— Text shown —
Tuesday, June 05, 2012

Worldbuilding Link List

I was asked on twitter by @MatchesMalone for "the" URL to my article on Worldbuilding.  I had no idea which article was referred to!  I've done at least 16 and have 2 more in the hopper.   

Here's a summary list of the Worldbuilding items I've done so far -- though worldbuilding is referred to or discussed in many other posts here because it's the most glaring story element in Fantasy or SF universes when it is done wrong -- and totally invisible, imperceptible to the reader, when done right! 

I will revisit this topic from other angles, so here's a chance for you to catch up on entries you might have missed.




(this has links to previous items in the Astrology Just For Writers (no expertise required) series of posts here.)  This one is about High Drama which is the signature of a Pluto transit to a natal chart.  Some people live in High Drama all the time and live "soap opera" lives -- or what I call a "pillar to post" life.  They make great characters for series, but the writer has to work hard to make the life-shape plausible to  readers.

This is a real-world news item that could be used for worldbuilding.

An explosive mixture of science, religion, and the Romance Story.

Controversy makes excellent fodder for a writer's worldbuilding, so here's how to rip a news item from the headlines and make a story out of it that self-generates a theme.

And more on referencing your reader's reality to get a rise out of her! 

Here are some thoughts on how the typical romance trope can lead a writer astray when worldbuilding for a reader from scratch.

So when a romance writer injects Fantasy, the Paranormal or Science (or all of the above) into Romance Stories -- you've got mixed genre, and confusion that takes serious writing discipline to make into pure entertainment.

Is an index to my review column articles where I discuss "The Soul-Time Hypothesis" for the first 6 months of 2007, as explored in several books and novels, not least among them Blake Snyder's SAVE THE CAT! which I talk about a lot on this blog.

This is Part 6 of a series of posts on LOVE as a story element, and has links to the prior parts.

Is part 7 of the Big Love series of posts.

Discusses poetic justice -- done wrong, this story element comes off as the writer "cheating" or resorting to the deus ex machina ending.  The writer must understand Justice in all its esoteric and practical aspects to pull off a Poetic Justice driven plot. 

This is Part 2 on Poetic Justice.



In addition to all that, there is a series called Worldbuilding With Fire And Ice which focuses on the interface between politics and religion, referencing our "real world" surroundings to target an audience.  There will be 3 more posts in that series starting July 2012.  Links to past posts in that series will be provided.

You might also want to read my column on Poetic Justice: The Fragile Universe -- scroll down to the February 2009 column.

— Assigned task A —
Reproduce the part of the worldbuilding link list that begins at the words "Here are some" and stops after the words "into pure entertainment.".
— Assigned task B —
Write what comes next in the worldbuilding link list, starting after its final sentence.

— Data supplied —
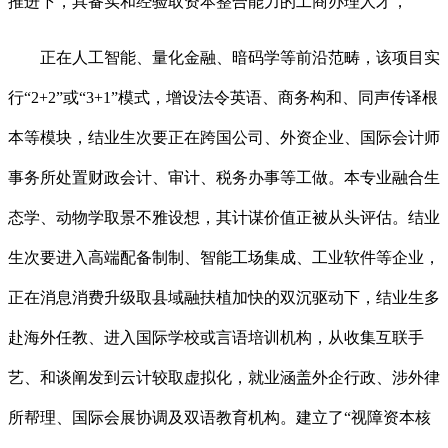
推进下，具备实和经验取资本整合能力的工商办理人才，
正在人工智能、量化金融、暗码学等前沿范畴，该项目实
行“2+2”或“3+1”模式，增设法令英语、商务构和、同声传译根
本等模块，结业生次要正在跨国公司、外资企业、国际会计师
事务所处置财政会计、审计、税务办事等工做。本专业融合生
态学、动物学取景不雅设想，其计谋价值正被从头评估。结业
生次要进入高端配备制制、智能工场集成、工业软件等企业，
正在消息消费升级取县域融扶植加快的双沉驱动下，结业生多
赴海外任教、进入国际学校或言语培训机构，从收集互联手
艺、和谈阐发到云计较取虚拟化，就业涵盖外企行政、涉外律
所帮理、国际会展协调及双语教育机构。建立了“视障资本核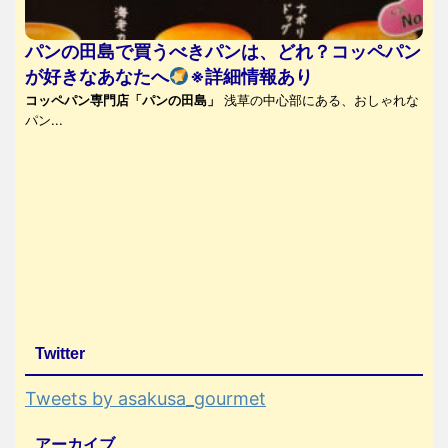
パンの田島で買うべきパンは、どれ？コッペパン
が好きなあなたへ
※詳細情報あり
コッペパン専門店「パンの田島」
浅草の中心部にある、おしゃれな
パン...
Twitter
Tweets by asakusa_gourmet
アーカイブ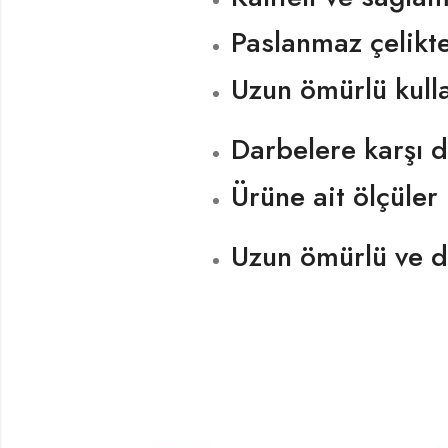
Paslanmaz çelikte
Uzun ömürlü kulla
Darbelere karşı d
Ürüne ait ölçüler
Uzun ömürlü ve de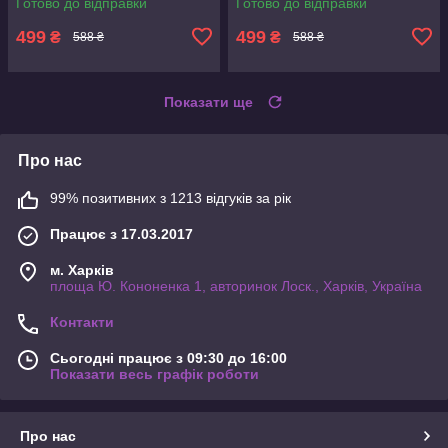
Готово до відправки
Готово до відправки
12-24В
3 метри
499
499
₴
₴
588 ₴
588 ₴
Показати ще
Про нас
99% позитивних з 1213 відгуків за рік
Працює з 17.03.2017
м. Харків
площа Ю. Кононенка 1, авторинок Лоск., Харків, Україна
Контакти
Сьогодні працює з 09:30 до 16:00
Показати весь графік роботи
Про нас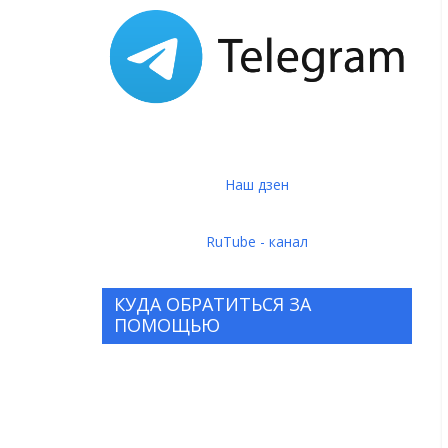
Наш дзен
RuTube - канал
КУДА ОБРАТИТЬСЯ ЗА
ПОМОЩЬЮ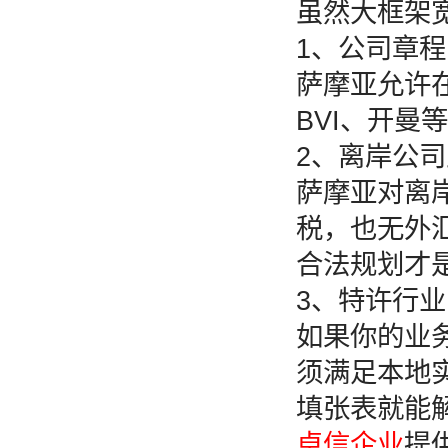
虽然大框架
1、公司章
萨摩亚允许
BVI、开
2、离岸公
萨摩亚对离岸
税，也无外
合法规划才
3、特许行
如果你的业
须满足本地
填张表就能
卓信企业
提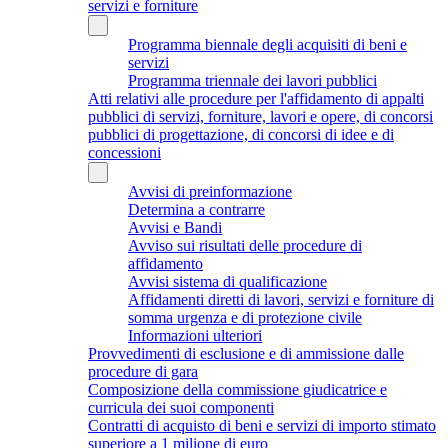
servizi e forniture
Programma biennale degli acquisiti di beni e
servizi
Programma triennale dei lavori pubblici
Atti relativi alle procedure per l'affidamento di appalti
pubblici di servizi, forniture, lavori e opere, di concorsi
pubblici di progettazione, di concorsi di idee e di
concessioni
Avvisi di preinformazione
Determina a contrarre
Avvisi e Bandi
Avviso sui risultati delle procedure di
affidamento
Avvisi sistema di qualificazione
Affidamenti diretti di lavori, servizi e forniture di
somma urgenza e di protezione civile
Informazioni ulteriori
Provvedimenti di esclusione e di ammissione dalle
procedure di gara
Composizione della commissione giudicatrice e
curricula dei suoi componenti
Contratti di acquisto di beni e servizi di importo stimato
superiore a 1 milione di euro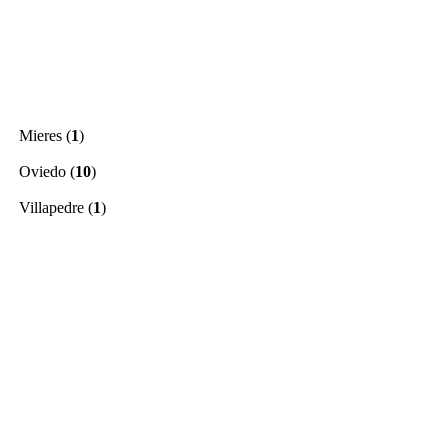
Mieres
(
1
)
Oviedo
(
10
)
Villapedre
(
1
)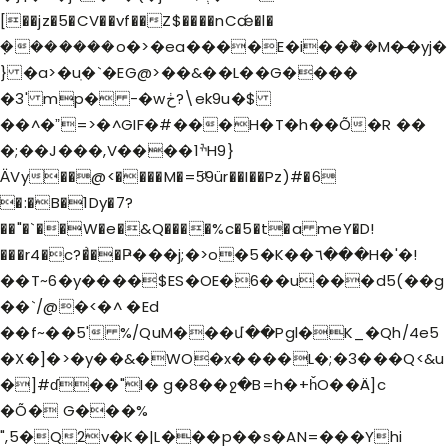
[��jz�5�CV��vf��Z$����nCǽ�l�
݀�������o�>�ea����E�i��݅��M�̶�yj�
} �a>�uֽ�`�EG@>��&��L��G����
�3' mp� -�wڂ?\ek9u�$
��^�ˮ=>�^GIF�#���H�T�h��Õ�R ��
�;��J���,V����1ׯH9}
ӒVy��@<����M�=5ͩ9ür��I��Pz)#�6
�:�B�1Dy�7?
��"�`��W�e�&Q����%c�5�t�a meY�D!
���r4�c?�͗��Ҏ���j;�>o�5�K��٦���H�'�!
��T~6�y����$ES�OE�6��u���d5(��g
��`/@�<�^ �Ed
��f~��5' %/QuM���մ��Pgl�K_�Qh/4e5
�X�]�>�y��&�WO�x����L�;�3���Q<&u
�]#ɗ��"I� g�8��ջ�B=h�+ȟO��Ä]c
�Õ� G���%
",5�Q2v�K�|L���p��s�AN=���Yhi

— Answer area A —
Here are some thoughts on how the typical romance trope can lead a writer astray when worldbuilding for a reader from scratch.

So when a romance writer injects Fantasy, the Paranormal or Science (or all of the above) into Romance Stories -- you've got mixed genre, and confusion that takes serious writing discipline to make into pure entertainment.

— Answer area B —
Worldbuilding is something most new writers don't even think about - especially if they're working in a contemporary, real world, setting.  All the readers know what an ashtray is, and how the object is becoming an antique now, and is seldom seen inside a doctor's waiting room. 

The presence or absence of an ash tray on a side-table, or dining room table next to the salt, is WORLDBUILDING.  You might use description or dialogue to indicate that the object is there, discuss the design (maybe it's high-tech and draws the smoke in?  Maybe it's antique marble?  Or gem-encrusted?), or maybe exposition to plant it as a clue to a murder.  An ash tray might be part of the characterization (consider BURN NOTICE: the quintessential mother-Florida-retiree who smokes).   Historically, people didn't "smoke" because there was no tobacco in certain parts of the world.  Perhaps on another world, tobacco won't grow and nothing else is smoke-able.  So the presence of an ashtray would be remarkable, odd, an anachronism. 

The object itself is worldbuilding because it builds the world outside the scene, and outside the story.

It's not enough to know all about the world outside your story.  You then have to encode that knowledge into a visual object, a symbol, a work of art, a process (such as a photograph rather than a painting?), and artfully place that object where it evokes that outside world in the reader's mind without the reader having to wade through paragraphs of tedious and irrelevant description of that world, you, the writer, knows so well. 

To the writer, the world outside the story is sometimes more interesting (and vital to understanding the real meaning of the story) than anything else.  The new writer doesn't understand how and why the reader is not likewise interested in what fascinates the writer.

"Worldbuilding" is the writing technique whereby the writer induces fascination in the reader.